我试图在python中从头开始编写神经网络。为了检查一切是否正常，我想过度填充网络，但损失似乎首先爆炸，然后回到初始值并停在那里（没有收敛）。我检查了我的代码并找到了原因。我认为我对反向传播的理解或实施是不正确的，但可能还有其他原因。任何人都可以帮助我，或者至少指出我正确的方向吗？

# Initialize weights and biases given dimesnsions (For this example the dimensions are set to [12288, 64, 1])
def initialize_parameters(dims):
    # Initiate parameters
    parameters = {} 
    L = len(dims) # Number of layers in the network

    # Loop over the given dimensions.

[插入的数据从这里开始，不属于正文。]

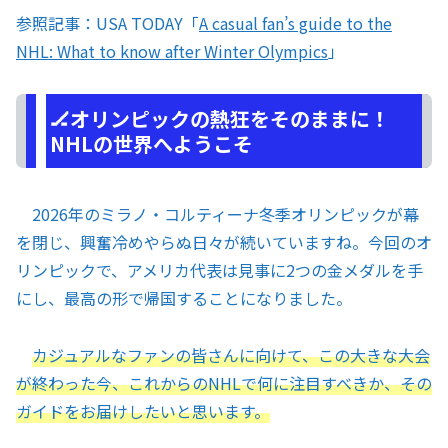
参照記事：USA TODAY「
A casual fan’s guide to the
NHL: What to know after Winter Olympics
」
🏒オリンピックの熱狂をそのままに！
NHLの世界へようこそ
2026年のミラノ・コルティーナ冬季オリンピックが幕
を閉じ、興奮冷めやらぬ日々が続いていますね。今回のオ
リンピックで、アメリカ代表は見事に2つの金メダルを手
にし、最高の形で帰国することになりました。
カジュアルなファンの皆さんに向けて、この大きな大会
が終わった今、これからのNHLで何に注目すべきか、その
ガイドをお届けしたいと思います。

Initialize random weights and set biases to zero.
    for i in range(1, L):
        parameters["W" + str(i)] = np.random.randn(dims[i], dims[i-1]) * 0.01
        parameters["b" + str(i)] = np.zeros([dims[i], 1])

    return parameters

# Activation Functions
def relu(x, deriv=False):
    if deriv:
        return 1. * (x > 0)
    else:
        return np.maximum(0,x)

def sigmoid(x, deriv=False):
    if deriv:
        return x * (1-x)
    else:
        return 1/(1 + np.exp(-x))


# Forward and backward pass for 2 layer neural network. (1st relu, 2nd sigmoid)
def forward_backward(X, Y, parameters):
    # Array for storing gradients
    grads = {}

    # Get the length of examples
    m = Y.shape[1]

    # First layer
    Z1 = np.dot(parameters["W1"], X) + parameters["b1"]
    A1 = relu(Z1)

    # Second layer
    Z2 = np.dot(parameters["W2"], A1) + parameters["b2"]
    AL = sigmoid(Z2)

    # Compute cost
    cost = (-1 / m) * np.sum(np.multiply(Y, np.log(AL)) + np.multiply(1 - Y, np.log(1 - AL)))

    # Backpropagation
    # Second Layer
    dAL = - (np.divide(Y, AL) - np.divide(1 - Y, 1 - AL))
    dZ2 = dAL * sigmoid(AL, deriv=True)
    grads["dW2"] = np.dot(dZ2, A1.T) / m
    grads["db2"] = np.sum(dZ2, axis=1, keepdims=True) / m

    # First layer
    dA1 = np.dot(parameters["W2"].T, dZ2)
    dZ1 = dA1 * relu(A1, deriv=True)
    grads["dW1"] = np.dot(dZ1, X.T)
    grads["db1"] = np.sum(dZ1, axis=1, keepdims=True) / m

    return AL, grads, cost

# Hyperparameters
dims = [12288, 64, 1]
epoches = 2000
learning_rate = 0.1

# Initialize parameters
parameters = initialize_parameters(dims)
log_list = []

# Train the network
for i in range(epoches):
    # Get X and Y
    x = np.array(train[0:10],ndmin=2).T
    y = np.array(labels[0:10], ndmin=2).T

    # Perform forward and backward pass
    AL, grads, cost = forward_backward(x, y, parameters)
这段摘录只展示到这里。